Rares sont les expositions dont on ressort des étoiles plein les yeux et avec une seule envie… y retourner ! Celle sur Nicolas de Staël au MAM de Paris en fait partie qui nous fait découvrir, avec une grande intelligence dans le choix des tableaux et la scénographie chronologique, l’œuvre en renouvellement permanent de ce peintre au destin tragique. Quinze années de création d’un artiste « sans divertissement » et d’une exigence absolue. 25% des œuvres exposées n’ont jamais été montrées en France et beaucoup émanent de collections privées. Une occasion unique de les découvrir !

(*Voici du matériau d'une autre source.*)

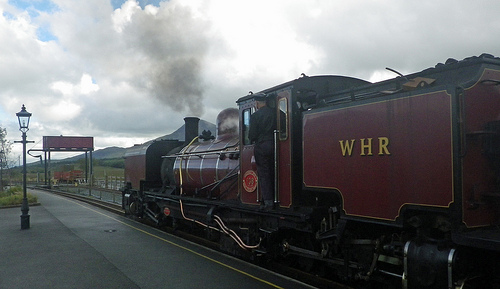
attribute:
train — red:
[126, 102, 493, 223]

« Composition Paris, 1950 » (huile sur toile, collection particulière)
par Brigitte Leca
Éblouie à chacune de mes nombreuses « rencontres » avec le peintre, j’ai pris le parti cette fois de m’attarder sur les collections particulières. Pour la première fois, une rétrospective consacrée à Nicolas de Staël leur donne la part belle puisque, sur 200 œuvres exposées, 80 environ proviennent de ces collections souvent inédites. « Composition, Paris » est un ensemble de trois oeuvres dont un dessin, une esquisse peinte et la toile finale que j’ai choisie de vous présenter et qui résume parfaitement ma fascination pour cet artiste, alchimiste des lumières, des nuances, des contrastes et surtout des textures. Plus tard, ses peintures seront plus lisses. Nicolas de Staël incarne pour moi la quête incessante et exigeante d’un artiste immense et d’un homme intransigeant à la recherche de la perfection, dans sa vie comme dans son oeuvre. « Le tableau, c’était une fulgurance peinte très lentement. » Anne de Staël, 15 avril 2022
« Nu de dos » (1952-1953, encre de Chine, collection particulière)
« Bateaux en Méditerranée » (1953-1954, stylo feutre sur papier, Centre Pompidou)
par Agnès Brunel
La rétrospective prend le parti de rester au plus près des recherches graphiques du peintre pour montrer le rôle prépondérant joué par le dessin, comme en atteste la riche collection d’oeuvres sur papier ici exposées. Car on ne doit pas oublier que Nicolas de Staël est un excellent dessinateur. Avec la sobriété de quelques lignes au feutre, ou à l’encre de chine, il transcrit ce qu’il voit et l’émotion qu’il ressent devant des corps ou des paysages. La pureté parfaite. « Tu m’as fait retrouver d’emblée la passion que j’avais, enfant, pour les grands ciels, les feuilles en automne et toute la nostalgie d’un langage direct. »
« Le Fort carré d’Antibes » (1955, huile sur toile)
par Vicky Sommet
Nicolas de Staël est le peintre de la couleur, celle du Midi, de la Sicile ou du Maroc, il est aussi celui qui a fait évoluer sa peinture vers un dépouillement ultime. Amoureux, mais sans illusion sur un amour impossible pour une femme mariée qui fut et sa maîtresse et son modèle de nu, il se décide à alléger et à fluidifier sa pâte, il délaisse le couteau et la spatule, reprend le pinceau, étale sa peinture avec du coton et des tampons de gaze pour obtenir des effets qu’il applique à des marines comme cette huile sur toile avec des bleus noyés et des gris délavés, un effacement progressif du peintre lui-même et de sa volonté de vivre. « C’est si triste sans tableaux, la vie, que je fonce tant que je peux. »
Interrompues par son suicide en 1955 à l’âge de 41 ans, les évolutions successives de la trajectoire de Nicolas de Staël, artiste sans concession, aventurier nomade, amoureux passionné, témoignent de sa quête picturale d’une rare intensité, comme une poursuite menée dans l’urgence d’un art toujours plus dense et plus concis dont la puissance, jusqu’à aujourd’hui, demeure intacte.
Agnès Brunel, Brigitte Leca, Vicky Sommet
Nicolas de Staël au Musée d’Art Moderne de Paris du 15 septembre au 21 janvier 2024. Vingt ans après celle organisée par le Centre Pompidou, l’exposition propose un nouveau regard sur le travail de l’artiste. L’exposition est organisée par le Musée d’Art Moderne de Paris en étroite collaboration avec la Fondation de l’Hermitage à Lausanne, où elle sera présentée du 9 février au 9 juin 2024.